TIME: ‘Shadow Campaign Saved 2020 Election.’ Is that True?
Political outsiders reading this shockingly brazen piece believe it proves a ‘cabal’ colluded against Trump. Political insiders say this is just how politics works.
by Catherine Mortensen: A Time magazine article, ‘The Secret History of the Shadow Campaign That Saved the 2020 Election,’ written by Molly Ball, TIME’s National Political Correspondent, is getting a lot of attention in conservative circles because it seems to make the case that the election was, in fact an insider hit job on President Trump.
From TIME:There was a conspiracy unfolding behind the scenes, one that both curtailed the protests and coordinated the resistance from CEOs. Both surprises were the result of an informal alliance between left-wing activists and business titans. The pact was formalized in a terse, little-noticed joint statement of the U.S. Chamber of Commerce and AFL-CIO published on Election Day. Both sides would come to see it as a sort of implicit bargain–inspired by the summer’s massive, sometimes destructive racial-justice protests–in which the forces of labor came together with the forces of capital to keep the peace and oppose Trump’s assault on democracy.
The handshake between business and labor was just one component of a vast, cross-partisan campaign to protect the election–an extraordinary shadow effort dedicated not to winning the vote but to ensuring it would be free and fair, credible and uncorrupted. Some conservatives believe this proves there was “coordinated voter manipulation to swing votes against President Trump.” However, at least one conservative political insider says the piece is “needlessly provocative and unsupported” by the facts. For two different takes on the piece, we go the political newcomer Brett Kimball, a guest columnist for the Daily Torch and Dan McGlaughlin, senior writer at the conservative National Review Online. For McGlaughlin’s take on the piece, we pulled from his National Review Online column, Irresponsible Hype from Molly Ball and Time Magazine.
Is the Time piece worth reading?
Kimball: Everyone should read the full article, if only to see firsthand the excruciating details with which Ball describes the efforts, pre and post-election, to secure a Joe Biden victory.
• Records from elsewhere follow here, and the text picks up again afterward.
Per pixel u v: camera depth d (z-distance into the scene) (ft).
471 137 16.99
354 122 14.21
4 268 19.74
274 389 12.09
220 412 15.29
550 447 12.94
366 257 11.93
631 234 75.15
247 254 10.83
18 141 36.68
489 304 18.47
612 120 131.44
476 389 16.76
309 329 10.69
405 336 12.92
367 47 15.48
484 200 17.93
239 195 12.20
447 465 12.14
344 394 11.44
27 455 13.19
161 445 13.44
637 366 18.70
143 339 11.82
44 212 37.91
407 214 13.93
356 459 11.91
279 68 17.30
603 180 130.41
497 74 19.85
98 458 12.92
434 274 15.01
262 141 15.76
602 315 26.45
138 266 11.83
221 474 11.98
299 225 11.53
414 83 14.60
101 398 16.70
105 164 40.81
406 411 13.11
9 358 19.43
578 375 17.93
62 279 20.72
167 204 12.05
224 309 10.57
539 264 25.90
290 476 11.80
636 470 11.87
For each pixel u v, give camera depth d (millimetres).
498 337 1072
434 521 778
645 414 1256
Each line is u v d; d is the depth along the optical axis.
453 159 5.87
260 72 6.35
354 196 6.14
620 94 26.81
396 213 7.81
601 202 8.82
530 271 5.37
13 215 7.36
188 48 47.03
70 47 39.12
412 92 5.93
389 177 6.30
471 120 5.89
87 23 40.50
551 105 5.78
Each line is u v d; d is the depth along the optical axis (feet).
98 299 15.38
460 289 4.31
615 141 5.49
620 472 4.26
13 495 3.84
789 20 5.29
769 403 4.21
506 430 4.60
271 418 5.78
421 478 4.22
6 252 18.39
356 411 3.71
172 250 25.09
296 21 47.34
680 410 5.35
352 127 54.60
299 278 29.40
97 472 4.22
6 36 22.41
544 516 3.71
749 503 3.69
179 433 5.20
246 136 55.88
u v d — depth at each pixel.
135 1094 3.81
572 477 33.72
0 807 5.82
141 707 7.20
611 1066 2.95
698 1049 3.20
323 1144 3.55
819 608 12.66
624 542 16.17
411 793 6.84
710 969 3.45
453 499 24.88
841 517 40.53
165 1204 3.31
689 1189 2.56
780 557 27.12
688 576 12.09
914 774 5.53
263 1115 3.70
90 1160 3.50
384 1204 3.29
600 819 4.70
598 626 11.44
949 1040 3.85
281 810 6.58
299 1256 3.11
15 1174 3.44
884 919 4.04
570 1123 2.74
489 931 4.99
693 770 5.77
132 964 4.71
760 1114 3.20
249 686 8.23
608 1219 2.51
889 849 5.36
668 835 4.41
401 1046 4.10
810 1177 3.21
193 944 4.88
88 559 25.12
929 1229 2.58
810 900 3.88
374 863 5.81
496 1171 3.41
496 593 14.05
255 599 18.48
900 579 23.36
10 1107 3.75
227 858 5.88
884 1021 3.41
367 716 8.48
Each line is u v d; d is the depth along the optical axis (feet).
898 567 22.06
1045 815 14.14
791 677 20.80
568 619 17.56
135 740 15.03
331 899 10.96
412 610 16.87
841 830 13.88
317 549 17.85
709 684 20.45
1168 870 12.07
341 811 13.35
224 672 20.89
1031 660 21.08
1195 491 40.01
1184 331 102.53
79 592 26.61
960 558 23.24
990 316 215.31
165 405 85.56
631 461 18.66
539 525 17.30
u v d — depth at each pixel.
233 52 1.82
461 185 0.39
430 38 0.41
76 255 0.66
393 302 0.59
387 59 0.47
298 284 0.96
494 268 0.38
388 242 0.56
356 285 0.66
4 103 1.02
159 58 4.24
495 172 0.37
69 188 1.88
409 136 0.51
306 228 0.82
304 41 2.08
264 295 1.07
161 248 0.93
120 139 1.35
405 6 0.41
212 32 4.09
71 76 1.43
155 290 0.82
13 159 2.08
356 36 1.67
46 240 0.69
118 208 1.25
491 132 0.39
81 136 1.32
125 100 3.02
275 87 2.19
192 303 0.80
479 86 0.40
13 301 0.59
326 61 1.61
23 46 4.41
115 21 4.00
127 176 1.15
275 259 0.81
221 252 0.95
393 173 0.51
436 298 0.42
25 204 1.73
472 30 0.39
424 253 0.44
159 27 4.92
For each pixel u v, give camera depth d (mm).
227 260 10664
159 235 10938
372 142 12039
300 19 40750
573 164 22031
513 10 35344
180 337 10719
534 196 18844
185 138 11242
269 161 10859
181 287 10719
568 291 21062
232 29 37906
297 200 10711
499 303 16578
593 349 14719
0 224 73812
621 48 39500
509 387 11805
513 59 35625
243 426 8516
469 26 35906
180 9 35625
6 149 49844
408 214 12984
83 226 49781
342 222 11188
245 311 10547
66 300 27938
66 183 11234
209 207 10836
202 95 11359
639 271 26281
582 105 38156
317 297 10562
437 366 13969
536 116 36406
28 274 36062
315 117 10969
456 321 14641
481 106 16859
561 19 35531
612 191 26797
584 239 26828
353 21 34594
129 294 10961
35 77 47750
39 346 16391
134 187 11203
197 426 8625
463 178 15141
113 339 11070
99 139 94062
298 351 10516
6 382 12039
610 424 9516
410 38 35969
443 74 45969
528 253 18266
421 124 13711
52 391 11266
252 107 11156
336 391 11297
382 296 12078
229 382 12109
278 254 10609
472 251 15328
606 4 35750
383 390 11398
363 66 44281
It’s interesting to note Ball’s choice of the word “saved” as used in the title of her article. It’s clear she sees the work of this shadow campaign as unobjectionably good and necessary. But conservatives read Ball’s words as an admission of guilt on the part of the institutions they had already suspected of conspiring against their candidate, and with good reason. She’s just admitted as much. She claims this “well-funded cabal of powerful people” was not attempting to “steal” the election; “they were fortifying it.” But anyone who reads this shockingly brazen, pretentious piece knows exactly what they were “fortifying” against: the possibility of a victory for Donald Trump.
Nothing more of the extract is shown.